Applying hypersurface bounds to a conjecture by Carlet
Zoë Gemmell, Tim Trudgian
TL;DR
This work strengthens Carlet's conjecture on kth order sum-free behavior of the inverse function f_inv over finite fields by deriving sharper point-count bounds for absolutely irreducible F_q-hypersurfaces and by refining the analysis of plane restrictions. The authors improve Cafure–Matera-type estimates with a new bound on the number of planes where the restricted polynomial has a fixed number of absolutely irreducible factors, and translate these into tighter deviations for q-rational points on hypersurfaces. Leveraging these improvements, they prove f_inv is not k-th order sum-free for 3 ≤ k ≤ 3n/13+0.461 when n is odd and prime, extending previous results.
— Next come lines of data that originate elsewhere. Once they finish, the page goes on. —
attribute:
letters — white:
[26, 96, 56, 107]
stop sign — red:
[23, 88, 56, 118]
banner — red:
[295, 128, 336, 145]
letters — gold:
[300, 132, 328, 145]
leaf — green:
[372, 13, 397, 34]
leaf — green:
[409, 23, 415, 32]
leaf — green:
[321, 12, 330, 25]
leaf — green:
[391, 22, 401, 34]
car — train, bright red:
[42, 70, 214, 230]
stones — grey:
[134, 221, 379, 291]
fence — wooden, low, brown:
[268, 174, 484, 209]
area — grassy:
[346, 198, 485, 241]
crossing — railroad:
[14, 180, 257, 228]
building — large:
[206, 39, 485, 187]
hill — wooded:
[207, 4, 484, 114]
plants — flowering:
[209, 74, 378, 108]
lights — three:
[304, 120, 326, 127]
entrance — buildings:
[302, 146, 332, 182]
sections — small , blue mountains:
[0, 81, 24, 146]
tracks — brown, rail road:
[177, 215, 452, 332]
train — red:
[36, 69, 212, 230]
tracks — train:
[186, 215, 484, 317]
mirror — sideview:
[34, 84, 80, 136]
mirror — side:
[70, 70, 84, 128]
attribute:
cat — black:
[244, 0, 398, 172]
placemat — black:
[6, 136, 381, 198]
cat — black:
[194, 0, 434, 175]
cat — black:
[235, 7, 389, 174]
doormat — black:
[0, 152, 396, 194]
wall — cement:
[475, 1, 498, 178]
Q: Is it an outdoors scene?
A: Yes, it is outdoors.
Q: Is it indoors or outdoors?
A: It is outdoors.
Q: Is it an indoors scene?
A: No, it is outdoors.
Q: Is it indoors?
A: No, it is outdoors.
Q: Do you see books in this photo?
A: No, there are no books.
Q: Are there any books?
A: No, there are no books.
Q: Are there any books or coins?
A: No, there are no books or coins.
The results offer sharper tools for hypersurface point counting and have potential implications for related cryptographic functions and algebraic-geometry-based bounds.
Abstract
A function from $\mathbb{F}_{2^n}$ to $\mathbb{F}_{2^n}$ is $k$th order sum-free if the sum of its values over each $k$-dimensional $\mathbb{F}_2$-affine subspace is nonzero. It is conjectured that for $n$ odd and prime, $f_\textrm{inv}=x^{-1}$ is not $k$th order sum-free for $3 \leq k \leq n-3$. This is the unresolved part of Carlet's conjecture, which gives exact values for which $f_\textrm{inv}$ is $k$th order sum-free. We give two results as improvements on an explicit estimate on the number of $q$-rational points of an $\mathbb{F}_q$-definable hypersurface previously proved by Cafure and Matera. We use these results to prove that $f_\textrm{inv}$ is not $k$th order sum-free for $3\leq k \leq \frac{3}{13}n+0.461$, improving on work previously done by Hou and Zhao.